As with orientation and configuration, occlusion can only be represented in natural language if it is converted into the alphabetic code from which language is constructed. In the sentence “The cat disappeared behind the sofa”, “the cat” remains as fully visible as if it read, “The cat sat on the sofa”. Occlusion in natural language can only be represented by the utilisation of semantic and syntactic codes.

Finally, scale. The dominant principle of scale is that objects and their characteristics appear to diminish as they recede from the percipient. This applies not only to the physical dimensions of objects, but to factors such as colour, tone and texture. Meindert Hobbema’s The Avenue at Middelharnis is a classic example of this phenomenon in pictorial representation. We assume that the diminution in the size of the depicted trees indicates differences in distance from our station point as an observer, rather than concluding that the avenue consists of trees of radically different sizes. This is precisely the kind of conclusion which we would reach were we presented with the material reality of the subject itself.
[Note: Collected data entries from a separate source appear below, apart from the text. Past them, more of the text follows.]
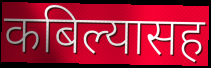
कबिल्यासह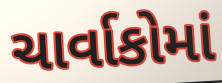
ચાર્વાકોમાં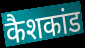
कैशकांडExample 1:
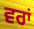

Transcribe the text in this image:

ਵਰਾਂ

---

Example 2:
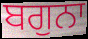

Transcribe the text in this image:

ਬਗੁਨਾ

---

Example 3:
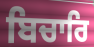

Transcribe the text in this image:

ਬਿਚਾਰਿ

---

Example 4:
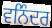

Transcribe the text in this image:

ਵਨਿੰਦਰ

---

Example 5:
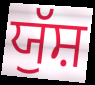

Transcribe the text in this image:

ਯੁੱਸ਼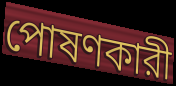
পোষণকারী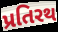
પ્રતિરથ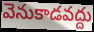
వెనుకాడవద్దుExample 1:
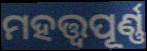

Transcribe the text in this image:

ମହତ୍ତ୍ଵପୂର୍ଣ୍ଣ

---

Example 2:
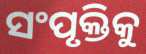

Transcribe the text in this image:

ସଂପୃକ୍ତିକୁ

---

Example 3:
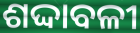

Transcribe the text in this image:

ଶଦ୍ଦାବଳୀ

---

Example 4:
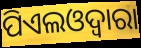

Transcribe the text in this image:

ପିଏଲଓଦ୍ୱାରା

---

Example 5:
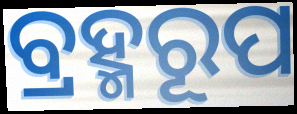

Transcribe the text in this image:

ବ୍ରହ୍ମରୂପ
Perspective systems, of which there are many, attempt to reduce this principle to a graphic code, and with varying degrees of success. However, the demonstrable flaws in perspectival representation should not lead us to conclude that they are all based upon a flawed premise; it is just that in order to produce a consistent system which can be practised, taught and learned, many concessions must be made.

Similarly, colour, tone and texture can all be modified by the increasing distance between the percipient and the contents of a visual array. When inversions of this principle arise, for example when we see an unexpected splash of colour or brightness some distance from us in a landscape, we assume that it is the result of an unusual occurrence, such as a shaft of sunlight breaking through a cloud.
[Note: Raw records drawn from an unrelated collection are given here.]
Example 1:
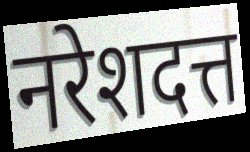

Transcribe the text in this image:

नरेशदत्त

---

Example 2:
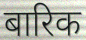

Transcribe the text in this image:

बारिक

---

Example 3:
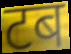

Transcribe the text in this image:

टब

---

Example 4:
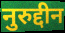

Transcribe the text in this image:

नुरुद्दीन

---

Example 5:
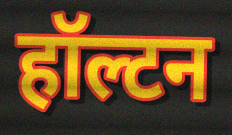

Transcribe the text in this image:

हॉल्टन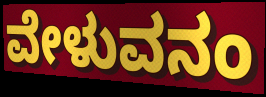
ವೇಳುವನಂ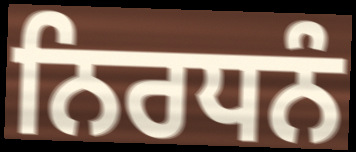
ਨਿਰਧਨੰ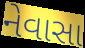
નેવાસા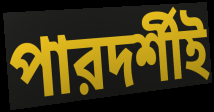
পারদর্শীই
What I have argued so far is that pictorial representation is a unique phenomenon, which utilises aspects of resemblance to the perceived world, and that in this respect it is quite different from all other forms of encoded communication such as natural language. However, one might agree with this assertion but at the same time believe that it no longer has a function or purpose in modern culture, either because it has been superseded by other media, such as photography and film, which are much better at doing what figurative art once did, or that the language of visual representation has been exhausted by prolonged use, and it is no longer possible to say anything worthwhile or original in it.
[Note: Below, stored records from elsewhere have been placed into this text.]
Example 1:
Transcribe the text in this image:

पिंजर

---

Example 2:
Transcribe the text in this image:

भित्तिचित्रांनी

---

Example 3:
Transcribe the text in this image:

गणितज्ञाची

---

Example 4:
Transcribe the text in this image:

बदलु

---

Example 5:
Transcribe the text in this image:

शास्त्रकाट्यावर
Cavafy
I do not believe this to be the case. Figurative depiction of the world around us always carries the potential for surprising novelty. This is, first, because the world itself is in an endless flux of change, and, secondly, because the people who inhabit it see it in different, and often new, ways. One has only to examine the work of a handful of contemporary figurative artists of significance, such as Freud, Rego and Hockney, to see that it could not have been created at any earlier historical moment. This is not a judgement of quality, but an index of the inexhaustible fertility of figurative art. To suggest that figurative art has exhausted its potential makes no more sense that declaring that after an illustrious past theatre is now finished and there is no longer any point in writing or producing new plays.

I began by suggesting that during the second half of the 20th century there was a profound loss of faith in the validity and purpose of figurative art, and that this was reflected in art practice and its institutional support systems, such as art criticism, art galleries and art education. There are signs that the tide has now turned. Galleries and sale rooms suggest a growing appetite for good figurative art of all kinds. Art colleges which had more or less abandoned practices such as drawing and painting from observation are becoming more aware of the source of pictorial wealth which they offer. Let us hope that these are signs of a continuing revival which will enrich the art experience of future generations.